Le programme COTS transfère la responsabilité de la conception de nouvelles technologies essentielles vers les acteurs privés. La relation public-privé s’en trouve fortement modifiée ; la NASA prend dès lors un rôle qui se rapproche encore plus de celui de simple client. A cette époque, la NASA a considéré que l’incertitude entourant l’environnement spatial était suffisamment maitrisée par les acteurs privés.
Ce nouveau type d’appels d’offres tolère davantage de créativité et de nouveaux entrants parient sur des technologies en rupture avec le consensus existant chez les firmes en place. Par exemple, la société privée SpaceX propose de développer un service de transport autour d’un lanceur réutilisable, le Falcon. Bien que moqué par les firmes en place, ce projet sera retenu par la NASA face aux solutions techniques plus conventionnelles. La modification de la relation public-privé fut une prise de risque qui se révéla un succès pour la NASA, puisque la technologie des lanceurs réutilisables devient progressivement la référence.

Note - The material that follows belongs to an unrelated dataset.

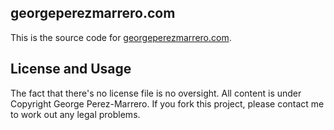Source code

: ## georgeperezmarrero.com

This is the source code for [georgeperezmarrero.com](http://georgeperezmarrero.com/).

## License and Usage

The fact that there's no license file is no oversight. All content is under Copyright George Perez-Marrero. If you fork this project, please contact me to work out any legal problems.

L’embarquement de Thomas Pesquet dans la fusée Flacon 9 est la partie visible d’une transformation majeure des relations public-privé. En confiant la conception des technologies essentielles aux producteurs privés, les clients publics ont accepté de réduire leur influence sur l’industrie. Cette nouvelle relation public-privé va sans doute continuer de s’approfondir dans le futur. Les producteurs vont peser de plus en plus sur les trajectoires d’innovation de l’industrie, tandis que les acteurs publics vont devoir s’inventer un nouveau rôle.
Par Victor DOS SANTOS PAULINO
Co-directeur de la Chaire SIRIUS
TBS Education
Sources :
Barbaroux, P., Dos Santos Paulino, V. (2013). Le rôle de la Défense dans l’émergence d’une nouvelle industrie : le cas de l’industrie spatiale. Innovations – Revue d’Economie et de Management de l’Innovation, 42(3), 39–58.
Dos Santos Paulino, V. (2020). Trajectoires d’innovation dans l’industrie spatiale. Londres: ISTE editions.
Mazzucato, M. (2018). Mission-oriented innovation policies: challenges and opportunities. Industrial and Corporate Change, 27(5), 803–815.